#### Provided passage ####
• Question: What type of thing are you actually looking for in the genes?

    Asked by to Bethany on 13 Jun 2014. This question was also asked by .
    • Photo: Bethany Dearlove

      Bethany Dearlove answered on 13 Jun 2014:


      This is a really great question! It comes down to why we’ve sequenced a particular bug. If we’re just interested in tracking how a disease is spreading, we’re looking for genes that are overall very similar, but show mutations that might have accumulated over the transmission chain. For example, if we had:
      Patient1: ATGGGAC
      Patient2: ATGAGAC
      Patient3: ATGAGAT
      Patient4: GTCCATT
      we’d say that Patient2 most likely got it from Patient1 (G mutated to A), and Patient3 got it from Patient2 (G to A like Patient2, and then an additional C to T). However, Patient4 is completely different, so probably not in the transmission chain at all, and came into the hospital infected from a completely different source.
#### Information given ####
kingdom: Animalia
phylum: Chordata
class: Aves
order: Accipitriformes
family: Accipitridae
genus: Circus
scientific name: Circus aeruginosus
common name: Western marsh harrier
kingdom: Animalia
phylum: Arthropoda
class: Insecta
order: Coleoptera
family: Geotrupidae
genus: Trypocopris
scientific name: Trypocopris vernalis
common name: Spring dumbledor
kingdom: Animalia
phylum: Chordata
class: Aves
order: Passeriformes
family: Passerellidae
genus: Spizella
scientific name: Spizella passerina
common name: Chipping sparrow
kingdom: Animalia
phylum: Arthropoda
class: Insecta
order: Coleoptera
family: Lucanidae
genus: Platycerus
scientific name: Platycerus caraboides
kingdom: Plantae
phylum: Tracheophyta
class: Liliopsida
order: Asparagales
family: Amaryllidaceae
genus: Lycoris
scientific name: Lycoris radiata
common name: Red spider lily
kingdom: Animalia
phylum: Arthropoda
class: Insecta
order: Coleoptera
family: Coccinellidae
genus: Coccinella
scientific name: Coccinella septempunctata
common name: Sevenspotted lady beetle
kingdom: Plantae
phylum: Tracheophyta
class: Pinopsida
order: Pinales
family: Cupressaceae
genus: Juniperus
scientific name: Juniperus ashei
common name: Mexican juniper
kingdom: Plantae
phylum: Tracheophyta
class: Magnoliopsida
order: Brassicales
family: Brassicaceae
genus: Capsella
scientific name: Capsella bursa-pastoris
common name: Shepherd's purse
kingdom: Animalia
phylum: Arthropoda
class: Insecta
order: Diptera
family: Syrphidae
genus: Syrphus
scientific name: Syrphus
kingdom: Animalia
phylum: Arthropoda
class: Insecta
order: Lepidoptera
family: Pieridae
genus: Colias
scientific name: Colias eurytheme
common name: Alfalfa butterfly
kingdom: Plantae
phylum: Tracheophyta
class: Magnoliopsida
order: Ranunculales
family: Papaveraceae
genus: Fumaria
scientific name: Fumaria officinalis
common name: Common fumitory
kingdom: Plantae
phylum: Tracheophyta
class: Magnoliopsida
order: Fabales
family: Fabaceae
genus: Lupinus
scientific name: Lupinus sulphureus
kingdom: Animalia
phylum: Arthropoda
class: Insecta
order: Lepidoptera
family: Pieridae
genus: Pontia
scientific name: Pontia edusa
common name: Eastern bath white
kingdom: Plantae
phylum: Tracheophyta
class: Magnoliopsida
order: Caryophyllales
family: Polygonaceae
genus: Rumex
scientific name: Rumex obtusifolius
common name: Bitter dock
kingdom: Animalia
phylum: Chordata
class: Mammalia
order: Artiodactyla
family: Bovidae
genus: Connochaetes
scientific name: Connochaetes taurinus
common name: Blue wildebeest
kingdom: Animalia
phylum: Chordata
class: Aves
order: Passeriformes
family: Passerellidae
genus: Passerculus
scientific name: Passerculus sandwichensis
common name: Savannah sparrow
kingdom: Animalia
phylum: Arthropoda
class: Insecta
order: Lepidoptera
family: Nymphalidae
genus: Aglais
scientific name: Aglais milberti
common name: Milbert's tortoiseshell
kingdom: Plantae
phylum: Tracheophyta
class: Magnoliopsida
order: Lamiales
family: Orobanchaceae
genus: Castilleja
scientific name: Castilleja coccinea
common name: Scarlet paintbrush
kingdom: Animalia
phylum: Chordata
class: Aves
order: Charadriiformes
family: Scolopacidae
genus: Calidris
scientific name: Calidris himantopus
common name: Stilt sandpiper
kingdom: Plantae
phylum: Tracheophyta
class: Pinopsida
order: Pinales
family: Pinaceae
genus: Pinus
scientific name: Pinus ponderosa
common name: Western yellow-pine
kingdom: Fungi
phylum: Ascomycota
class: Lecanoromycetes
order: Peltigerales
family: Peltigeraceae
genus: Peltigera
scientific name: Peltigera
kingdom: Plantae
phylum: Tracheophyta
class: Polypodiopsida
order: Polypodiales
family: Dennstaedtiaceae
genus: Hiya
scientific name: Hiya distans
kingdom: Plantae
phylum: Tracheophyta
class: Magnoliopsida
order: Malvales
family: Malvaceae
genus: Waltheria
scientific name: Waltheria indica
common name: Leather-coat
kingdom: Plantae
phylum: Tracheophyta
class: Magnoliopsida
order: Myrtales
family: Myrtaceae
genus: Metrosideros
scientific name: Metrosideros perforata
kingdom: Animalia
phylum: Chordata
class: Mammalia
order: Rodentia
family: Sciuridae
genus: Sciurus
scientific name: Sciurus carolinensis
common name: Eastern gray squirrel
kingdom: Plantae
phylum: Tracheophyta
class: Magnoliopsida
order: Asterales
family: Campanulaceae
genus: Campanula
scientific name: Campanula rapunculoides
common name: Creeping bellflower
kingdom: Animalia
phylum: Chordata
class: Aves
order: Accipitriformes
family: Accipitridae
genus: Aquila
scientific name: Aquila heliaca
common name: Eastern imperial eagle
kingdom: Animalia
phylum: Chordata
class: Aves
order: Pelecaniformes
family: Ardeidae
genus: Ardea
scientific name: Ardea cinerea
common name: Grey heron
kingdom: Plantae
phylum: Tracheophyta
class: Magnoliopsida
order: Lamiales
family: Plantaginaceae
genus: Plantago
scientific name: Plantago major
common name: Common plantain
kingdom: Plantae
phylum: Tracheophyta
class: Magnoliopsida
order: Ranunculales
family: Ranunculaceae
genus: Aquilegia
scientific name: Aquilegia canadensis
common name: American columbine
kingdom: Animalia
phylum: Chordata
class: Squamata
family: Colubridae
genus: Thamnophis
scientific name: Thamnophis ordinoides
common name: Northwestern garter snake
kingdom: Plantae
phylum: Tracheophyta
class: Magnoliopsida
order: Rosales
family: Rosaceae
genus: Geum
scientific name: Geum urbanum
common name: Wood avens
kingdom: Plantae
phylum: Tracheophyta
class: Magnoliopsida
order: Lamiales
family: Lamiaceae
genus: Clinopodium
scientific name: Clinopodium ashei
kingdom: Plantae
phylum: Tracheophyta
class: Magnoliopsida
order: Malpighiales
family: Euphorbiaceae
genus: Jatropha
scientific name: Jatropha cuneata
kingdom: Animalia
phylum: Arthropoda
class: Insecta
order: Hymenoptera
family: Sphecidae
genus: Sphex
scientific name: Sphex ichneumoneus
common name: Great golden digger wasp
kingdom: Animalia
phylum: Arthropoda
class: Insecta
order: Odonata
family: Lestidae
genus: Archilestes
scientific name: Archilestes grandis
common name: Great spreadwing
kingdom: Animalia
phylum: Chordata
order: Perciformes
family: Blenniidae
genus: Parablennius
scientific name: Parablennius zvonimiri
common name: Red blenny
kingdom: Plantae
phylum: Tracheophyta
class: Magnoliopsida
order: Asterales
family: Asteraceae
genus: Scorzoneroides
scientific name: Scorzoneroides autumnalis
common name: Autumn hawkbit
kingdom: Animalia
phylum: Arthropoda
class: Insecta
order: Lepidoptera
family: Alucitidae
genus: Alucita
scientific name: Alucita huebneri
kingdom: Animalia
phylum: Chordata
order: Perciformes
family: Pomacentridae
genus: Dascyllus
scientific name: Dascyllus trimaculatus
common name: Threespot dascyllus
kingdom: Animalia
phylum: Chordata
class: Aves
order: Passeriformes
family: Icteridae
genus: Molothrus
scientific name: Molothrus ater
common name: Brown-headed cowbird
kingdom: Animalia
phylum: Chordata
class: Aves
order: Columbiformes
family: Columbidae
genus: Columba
####
Requirement 1:
List every patient label that appears in the gene sequencing passage.
Requirement 2:
Rewrite the gene sequencing passage starting at "Asked by to" and ending at "completely different source.", replacing "hospital" with "clinic".
Requirement 3:
Please pick up the gene sequencing passage after its final sentence and continue it.

Exercise output 1:
Patient1, Patient2, Patient3, Patient4

Exercise output 2:
Asked by to Bethany on 13 Jun 2014. This question was also asked by .
    • Photo: Bethany Dearlove

      Bethany Dearlove answered on 13 Jun 2014:


      This is a really great question! It comes down to why we’ve sequenced a particular bug. If we’re just interested in tracking how a disease is spreading, we’re looking for genes that are overall very similar, but show mutations that might have accumulated over the transmission chain. For example, if we had:
      Patient1: ATGGGAC
      Patient2: ATGAGAC
      Patient3: ATGAGAT
      Patient4: GTCCATT
      we’d say that Patient2 most likely got it from Patient1 (G mutated to A), and Patient3 got it from Patient2 (G to A like Patient2, and then an additional C to T). However, Patient4 is completely different, so probably not in the transmission chain at all, and came into the clinic infected from a completely different source.

Exercise output 3:
      We can also use genes to tell us about the disease itself, for example, whether it’s a potentially dangerous strain or not, and how to treat it. One of the things we’re doing in bacteria is to identify the genes that give antibiotic resistance. That way, rather than having to grow the bacteria in the lab with difference sorts of antibiotics and seeing which ones work (and which ones don’t), we can use the sequence to identify which genes it has – and therefore which are most likely to work (or not). When sequencing becomes standard in hospitals, this will take ‘personalised’ and ‘targeted’ medicine to a whole new level!